Selected text:

Bierton with Broughton

Various funerary remains have been identified in Bierton parish. A Neolithic to Bronze Age barrow was recorded at Church Farm in trial trenching; two skeletons were found associated with a possible barrow in the nineteenth century near the church along with a few Roman funerary urns; a possible square Iron Age barrow near Barnett House recorded on aerial photographs; and a possible Civil War cemetery found in the nineteenth century near the church.

 

There have also been a number of stray artefacts found in the parish. Roman pottery and flue tile were found at 9 Parsons Lane; Bronze Age flakes and scrapers and Roman, Saxon and medieval pottery were found in a field next to Great Lane; late prehistoric flakes and pottery, Roman, Saxon and medieval pottery and animal bone were found in a field-walking project near Dunsham Farm; Iron Age, Roman, Saxon and medieval pottery was found in back gardens at 125 Aylesbury Road and 2 Miles Court; a Neolithic stone axe was found in the railway cutting; and Roman tile, pottery and tesserae and medieval pottery and tile were found at the school on Parsons Lane.

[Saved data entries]
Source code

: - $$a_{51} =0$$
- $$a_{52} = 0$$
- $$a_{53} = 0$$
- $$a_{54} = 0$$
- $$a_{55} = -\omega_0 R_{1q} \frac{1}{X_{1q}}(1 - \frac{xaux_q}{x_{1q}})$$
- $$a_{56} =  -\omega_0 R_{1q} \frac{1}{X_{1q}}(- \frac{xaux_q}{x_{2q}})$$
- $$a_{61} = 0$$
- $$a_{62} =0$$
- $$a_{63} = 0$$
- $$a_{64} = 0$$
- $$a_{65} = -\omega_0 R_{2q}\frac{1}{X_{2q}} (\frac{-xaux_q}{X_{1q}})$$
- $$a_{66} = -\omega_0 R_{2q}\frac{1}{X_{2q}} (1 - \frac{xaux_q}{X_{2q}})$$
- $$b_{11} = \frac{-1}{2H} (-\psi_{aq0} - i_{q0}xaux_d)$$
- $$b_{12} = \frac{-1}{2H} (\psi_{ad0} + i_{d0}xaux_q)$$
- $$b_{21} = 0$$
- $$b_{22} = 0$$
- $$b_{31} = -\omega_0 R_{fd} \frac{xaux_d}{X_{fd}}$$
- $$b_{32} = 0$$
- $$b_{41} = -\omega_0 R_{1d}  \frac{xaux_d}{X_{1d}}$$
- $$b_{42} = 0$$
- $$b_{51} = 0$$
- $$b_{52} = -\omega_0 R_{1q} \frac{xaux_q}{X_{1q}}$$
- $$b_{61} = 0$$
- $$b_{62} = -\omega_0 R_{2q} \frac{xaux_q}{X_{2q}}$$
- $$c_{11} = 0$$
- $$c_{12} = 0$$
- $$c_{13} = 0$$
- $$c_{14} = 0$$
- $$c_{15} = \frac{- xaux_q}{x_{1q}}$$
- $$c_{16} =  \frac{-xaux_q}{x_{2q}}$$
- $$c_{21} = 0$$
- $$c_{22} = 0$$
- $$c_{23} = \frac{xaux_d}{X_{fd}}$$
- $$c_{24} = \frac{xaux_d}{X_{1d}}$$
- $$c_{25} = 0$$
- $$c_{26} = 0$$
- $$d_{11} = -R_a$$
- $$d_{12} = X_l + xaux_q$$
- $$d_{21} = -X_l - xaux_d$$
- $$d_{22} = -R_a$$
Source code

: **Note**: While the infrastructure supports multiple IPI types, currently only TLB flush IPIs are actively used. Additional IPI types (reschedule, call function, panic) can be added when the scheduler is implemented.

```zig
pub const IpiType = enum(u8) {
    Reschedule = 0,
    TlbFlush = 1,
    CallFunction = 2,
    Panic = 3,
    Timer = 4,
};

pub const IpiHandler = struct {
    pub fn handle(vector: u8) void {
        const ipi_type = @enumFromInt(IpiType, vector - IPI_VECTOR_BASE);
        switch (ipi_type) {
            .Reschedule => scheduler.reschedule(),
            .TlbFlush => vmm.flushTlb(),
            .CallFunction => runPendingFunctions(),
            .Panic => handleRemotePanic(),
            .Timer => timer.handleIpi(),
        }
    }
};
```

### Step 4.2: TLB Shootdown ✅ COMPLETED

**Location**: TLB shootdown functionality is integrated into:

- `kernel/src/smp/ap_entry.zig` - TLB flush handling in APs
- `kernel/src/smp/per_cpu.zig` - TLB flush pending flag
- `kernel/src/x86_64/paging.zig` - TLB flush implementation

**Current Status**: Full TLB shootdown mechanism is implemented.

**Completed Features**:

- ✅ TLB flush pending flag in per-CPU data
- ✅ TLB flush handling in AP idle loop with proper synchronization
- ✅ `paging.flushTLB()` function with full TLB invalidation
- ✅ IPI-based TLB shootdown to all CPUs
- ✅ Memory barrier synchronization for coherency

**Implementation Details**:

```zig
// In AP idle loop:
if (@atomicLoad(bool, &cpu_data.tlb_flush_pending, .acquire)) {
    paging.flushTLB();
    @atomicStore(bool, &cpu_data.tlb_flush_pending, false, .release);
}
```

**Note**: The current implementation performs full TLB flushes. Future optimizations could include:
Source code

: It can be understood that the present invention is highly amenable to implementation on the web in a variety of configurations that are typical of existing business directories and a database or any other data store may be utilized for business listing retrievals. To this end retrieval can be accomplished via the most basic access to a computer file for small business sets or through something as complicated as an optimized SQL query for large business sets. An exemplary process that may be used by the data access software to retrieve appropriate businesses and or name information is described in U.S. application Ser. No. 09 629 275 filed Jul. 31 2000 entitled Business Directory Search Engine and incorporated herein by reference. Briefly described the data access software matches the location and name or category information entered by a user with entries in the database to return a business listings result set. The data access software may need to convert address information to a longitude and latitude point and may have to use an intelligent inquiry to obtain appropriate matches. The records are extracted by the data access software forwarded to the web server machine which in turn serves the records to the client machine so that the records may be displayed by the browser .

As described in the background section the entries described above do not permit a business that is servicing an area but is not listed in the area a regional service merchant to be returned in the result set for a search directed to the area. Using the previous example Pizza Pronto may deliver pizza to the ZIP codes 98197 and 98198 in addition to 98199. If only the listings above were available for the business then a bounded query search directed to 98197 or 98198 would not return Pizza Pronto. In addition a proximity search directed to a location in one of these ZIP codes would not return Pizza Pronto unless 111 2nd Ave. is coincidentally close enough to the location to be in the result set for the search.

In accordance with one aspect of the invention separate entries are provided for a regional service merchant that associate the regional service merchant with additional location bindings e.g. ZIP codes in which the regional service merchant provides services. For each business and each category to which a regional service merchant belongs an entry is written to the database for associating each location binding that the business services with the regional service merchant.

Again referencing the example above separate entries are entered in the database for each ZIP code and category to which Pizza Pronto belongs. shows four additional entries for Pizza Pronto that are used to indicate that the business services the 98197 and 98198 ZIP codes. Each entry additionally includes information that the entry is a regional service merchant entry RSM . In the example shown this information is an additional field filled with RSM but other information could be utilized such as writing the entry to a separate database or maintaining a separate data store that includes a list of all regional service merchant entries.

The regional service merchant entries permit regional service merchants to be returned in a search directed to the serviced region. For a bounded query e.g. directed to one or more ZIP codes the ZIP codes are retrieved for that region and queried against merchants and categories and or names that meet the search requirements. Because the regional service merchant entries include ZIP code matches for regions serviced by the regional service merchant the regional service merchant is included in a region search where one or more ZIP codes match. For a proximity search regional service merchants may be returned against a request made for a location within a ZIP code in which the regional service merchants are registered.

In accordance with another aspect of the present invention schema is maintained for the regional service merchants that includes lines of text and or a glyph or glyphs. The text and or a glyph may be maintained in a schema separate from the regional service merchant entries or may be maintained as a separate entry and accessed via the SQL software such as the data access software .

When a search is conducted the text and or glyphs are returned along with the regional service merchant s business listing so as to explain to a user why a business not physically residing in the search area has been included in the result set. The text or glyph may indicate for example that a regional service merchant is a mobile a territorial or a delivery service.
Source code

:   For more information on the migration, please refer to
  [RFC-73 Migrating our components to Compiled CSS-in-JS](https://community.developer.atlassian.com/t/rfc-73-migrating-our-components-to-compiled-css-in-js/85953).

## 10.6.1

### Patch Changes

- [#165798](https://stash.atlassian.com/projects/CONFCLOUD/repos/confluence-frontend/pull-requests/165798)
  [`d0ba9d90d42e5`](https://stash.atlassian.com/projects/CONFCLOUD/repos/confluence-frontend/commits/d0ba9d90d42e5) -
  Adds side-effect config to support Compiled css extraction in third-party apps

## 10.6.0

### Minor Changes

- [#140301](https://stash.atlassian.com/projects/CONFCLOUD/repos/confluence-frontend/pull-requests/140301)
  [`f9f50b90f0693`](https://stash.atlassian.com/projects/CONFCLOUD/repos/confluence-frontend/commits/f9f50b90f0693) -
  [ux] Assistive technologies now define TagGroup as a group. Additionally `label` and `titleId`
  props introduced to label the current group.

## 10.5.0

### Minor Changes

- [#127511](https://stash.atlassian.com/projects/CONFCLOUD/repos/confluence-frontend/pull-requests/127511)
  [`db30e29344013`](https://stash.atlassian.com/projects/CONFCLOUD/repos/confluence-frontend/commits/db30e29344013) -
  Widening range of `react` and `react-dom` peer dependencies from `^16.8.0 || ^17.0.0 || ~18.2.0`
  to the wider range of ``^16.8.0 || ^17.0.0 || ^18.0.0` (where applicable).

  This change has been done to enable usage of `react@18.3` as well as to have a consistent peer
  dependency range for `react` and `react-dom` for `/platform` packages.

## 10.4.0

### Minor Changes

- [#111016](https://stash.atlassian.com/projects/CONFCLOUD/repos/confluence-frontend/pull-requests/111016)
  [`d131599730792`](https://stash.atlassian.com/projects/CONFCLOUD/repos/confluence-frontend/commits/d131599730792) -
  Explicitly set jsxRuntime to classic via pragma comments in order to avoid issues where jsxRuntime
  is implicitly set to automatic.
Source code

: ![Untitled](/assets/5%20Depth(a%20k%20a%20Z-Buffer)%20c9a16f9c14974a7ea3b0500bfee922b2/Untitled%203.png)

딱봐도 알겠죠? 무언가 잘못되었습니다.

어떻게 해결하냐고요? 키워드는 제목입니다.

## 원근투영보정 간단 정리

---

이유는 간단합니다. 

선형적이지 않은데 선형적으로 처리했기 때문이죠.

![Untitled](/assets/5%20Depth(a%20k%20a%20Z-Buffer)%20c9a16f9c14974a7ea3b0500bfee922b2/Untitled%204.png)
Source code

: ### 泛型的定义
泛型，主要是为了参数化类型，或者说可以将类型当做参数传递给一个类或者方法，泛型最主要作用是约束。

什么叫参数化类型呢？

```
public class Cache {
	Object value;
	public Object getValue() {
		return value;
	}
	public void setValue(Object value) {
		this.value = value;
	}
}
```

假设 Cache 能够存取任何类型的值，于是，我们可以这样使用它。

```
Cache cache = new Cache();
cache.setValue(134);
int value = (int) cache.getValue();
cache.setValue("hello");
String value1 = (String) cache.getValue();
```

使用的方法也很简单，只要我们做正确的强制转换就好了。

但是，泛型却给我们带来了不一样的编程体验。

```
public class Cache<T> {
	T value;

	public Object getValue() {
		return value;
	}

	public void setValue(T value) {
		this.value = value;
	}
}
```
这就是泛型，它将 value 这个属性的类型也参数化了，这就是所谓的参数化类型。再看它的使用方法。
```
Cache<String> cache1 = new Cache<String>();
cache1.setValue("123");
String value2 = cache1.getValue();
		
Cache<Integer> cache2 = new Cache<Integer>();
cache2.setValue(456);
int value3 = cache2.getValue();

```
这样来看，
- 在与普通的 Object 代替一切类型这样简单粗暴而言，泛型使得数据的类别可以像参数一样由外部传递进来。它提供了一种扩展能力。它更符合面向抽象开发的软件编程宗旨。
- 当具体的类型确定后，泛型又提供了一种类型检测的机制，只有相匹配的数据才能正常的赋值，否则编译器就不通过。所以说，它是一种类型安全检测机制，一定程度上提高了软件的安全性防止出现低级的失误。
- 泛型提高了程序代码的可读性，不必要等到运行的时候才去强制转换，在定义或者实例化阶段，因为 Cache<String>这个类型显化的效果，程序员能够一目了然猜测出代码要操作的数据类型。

Problems and tasks:
**A)** In the Bierton with Broughton text, swap "barrow" for "burial mound" throughout the passage from "Bierton with Broughton" up to and including "near the church.".
**B)** Which addresses with house numbers does the Bierton with Broughton text name as places where artefacts were found?
**C)** According to the Bierton with Broughton text, what was found in the railway cutting?

Task responses:
**A)**
Bierton with Broughton

Various funerary remains have been identified in Bierton parish. A Neolithic to Bronze Age burial mound was recorded at Church Farm in trial trenching; two skeletons were found associated with a possible burial mound in the nineteenth century near the church along with a few Roman funerary urns; a possible square Iron Age burial mound near Barnett House recorded on aerial photographs; and a possible Civil War cemetery found in the nineteenth century near the church.

**B)** 9 Parsons Lane, 125 Aylesbury Road, 2 Miles Court

**C)** A Neolithic stone axe.